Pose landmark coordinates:

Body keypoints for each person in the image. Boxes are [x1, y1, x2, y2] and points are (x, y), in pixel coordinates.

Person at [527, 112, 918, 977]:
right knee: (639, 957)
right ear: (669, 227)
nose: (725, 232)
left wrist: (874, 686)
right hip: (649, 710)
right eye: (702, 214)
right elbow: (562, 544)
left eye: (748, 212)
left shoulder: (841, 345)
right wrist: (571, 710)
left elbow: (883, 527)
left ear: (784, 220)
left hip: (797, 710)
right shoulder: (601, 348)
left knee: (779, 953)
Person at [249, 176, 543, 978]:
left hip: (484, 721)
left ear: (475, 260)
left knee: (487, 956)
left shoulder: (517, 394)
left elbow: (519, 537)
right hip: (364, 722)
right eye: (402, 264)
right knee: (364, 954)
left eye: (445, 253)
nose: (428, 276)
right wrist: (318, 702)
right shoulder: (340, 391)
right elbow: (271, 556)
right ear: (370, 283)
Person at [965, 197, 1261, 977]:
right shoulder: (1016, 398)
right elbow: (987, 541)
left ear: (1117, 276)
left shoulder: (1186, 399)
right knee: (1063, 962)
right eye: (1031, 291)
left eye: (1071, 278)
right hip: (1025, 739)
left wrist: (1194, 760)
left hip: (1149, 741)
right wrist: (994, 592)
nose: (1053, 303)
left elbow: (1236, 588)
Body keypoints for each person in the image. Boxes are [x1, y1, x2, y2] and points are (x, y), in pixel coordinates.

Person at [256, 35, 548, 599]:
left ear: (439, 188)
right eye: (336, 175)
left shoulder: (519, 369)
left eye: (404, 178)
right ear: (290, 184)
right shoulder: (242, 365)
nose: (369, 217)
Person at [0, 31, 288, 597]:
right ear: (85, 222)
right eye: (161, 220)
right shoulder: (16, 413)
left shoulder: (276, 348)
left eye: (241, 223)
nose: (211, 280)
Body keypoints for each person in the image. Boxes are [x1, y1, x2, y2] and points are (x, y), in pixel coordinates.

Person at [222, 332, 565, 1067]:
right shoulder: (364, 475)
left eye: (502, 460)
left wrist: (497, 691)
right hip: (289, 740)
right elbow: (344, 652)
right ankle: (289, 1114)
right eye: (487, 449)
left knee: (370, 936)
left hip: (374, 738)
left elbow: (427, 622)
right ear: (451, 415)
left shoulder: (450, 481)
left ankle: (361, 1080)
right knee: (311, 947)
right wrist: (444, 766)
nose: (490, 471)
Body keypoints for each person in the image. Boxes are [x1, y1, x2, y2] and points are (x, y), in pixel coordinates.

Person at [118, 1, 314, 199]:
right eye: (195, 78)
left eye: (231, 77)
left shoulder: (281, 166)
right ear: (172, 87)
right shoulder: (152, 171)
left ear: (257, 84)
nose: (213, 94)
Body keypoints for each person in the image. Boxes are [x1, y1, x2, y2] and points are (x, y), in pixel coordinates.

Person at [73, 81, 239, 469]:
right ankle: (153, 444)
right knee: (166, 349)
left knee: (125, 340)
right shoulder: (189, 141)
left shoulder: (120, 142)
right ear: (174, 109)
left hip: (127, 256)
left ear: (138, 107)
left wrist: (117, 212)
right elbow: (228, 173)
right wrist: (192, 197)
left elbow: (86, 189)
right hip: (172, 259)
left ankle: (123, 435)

WORK TASK » Each line of the data should be reproduced exactly as it appears.

RESPONSE TO THIS TASK »
Body keypoints for each person in the image. Boxes are [x1, y1, x2, y2] and points are (x, y), in pixel coordinates.

Person at [527, 112, 918, 977]:
right knee: (639, 957)
right ear: (669, 227)
nose: (725, 232)
left wrist: (874, 686)
right hip: (649, 710)
right eye: (702, 214)
right elbow: (562, 544)
left eye: (748, 212)
left shoulder: (841, 345)
right wrist: (571, 710)
left elbow: (883, 527)
left ear: (784, 220)
left hip: (797, 710)
right shoulder: (601, 348)
left knee: (779, 953)
Person at [249, 176, 543, 978]:
left hip: (484, 721)
left ear: (475, 260)
left knee: (487, 956)
left shoulder: (517, 394)
left elbow: (519, 537)
right hip: (364, 722)
right eye: (402, 264)
right knee: (364, 954)
left eye: (445, 253)
nose: (428, 276)
right wrist: (318, 702)
right shoulder: (340, 391)
right elbow: (271, 556)
right ear: (370, 283)
Person at [965, 197, 1261, 977]:
right shoulder: (1016, 398)
right elbow: (987, 541)
left ear: (1117, 276)
left shoulder: (1186, 399)
right knee: (1063, 962)
right eye: (1031, 291)
left eye: (1071, 278)
right hip: (1025, 739)
left wrist: (1194, 760)
left hip: (1149, 741)
right wrist: (994, 592)
nose: (1053, 303)
left elbow: (1236, 588)
Body keypoints for each person in the image. Boxes are [x1, y1, x2, y2] and points are (x, y), in pixel coordinates.

Person at [256, 35, 548, 599]:
left ear: (439, 188)
right eye: (336, 175)
left shoulder: (519, 369)
left eye: (404, 178)
right ear: (290, 184)
right shoulder: (242, 365)
nose: (369, 217)
Person at [0, 31, 288, 597]:
right ear: (85, 222)
right eye: (161, 220)
right shoulder: (16, 413)
left shoulder: (276, 348)
left eye: (241, 223)
nose: (211, 280)
Body keypoints for each person in the image. Boxes are [x1, y1, x2, y2] and points are (x, y), in pixel coordinates.

Person at [222, 332, 565, 1067]:
right shoulder: (364, 475)
left eye: (502, 460)
left wrist: (497, 691)
right hip: (289, 740)
right elbow: (344, 652)
right ankle: (289, 1114)
right eye: (487, 449)
left knee: (370, 936)
left hip: (374, 738)
left elbow: (427, 622)
right ear: (451, 415)
left shoulder: (450, 481)
left ankle: (361, 1080)
right knee: (311, 947)
right wrist: (444, 766)
nose: (490, 471)
Body keypoints for each person in the image. Boxes are [x1, y1, x2, y2] and points are (x, y), in pixel coordinates.

Person at [118, 1, 314, 199]:
right eye: (195, 78)
left eye: (231, 77)
left shoulder: (281, 166)
right ear: (172, 87)
right shoulder: (152, 171)
left ear: (257, 84)
nose: (213, 94)
Body keypoints for each person in the image. Boxes are [x1, y1, x2, y2] and points are (x, y), in pixel coordinates.

Person at [73, 81, 239, 469]:
right ankle: (153, 444)
right knee: (166, 349)
left knee: (125, 340)
right shoulder: (189, 141)
left shoulder: (120, 142)
right ear: (174, 109)
left hip: (127, 256)
left ear: (138, 107)
left wrist: (117, 212)
right elbow: (228, 173)
right wrist: (192, 197)
left elbow: (86, 189)
right hip: (172, 259)
left ankle: (123, 435)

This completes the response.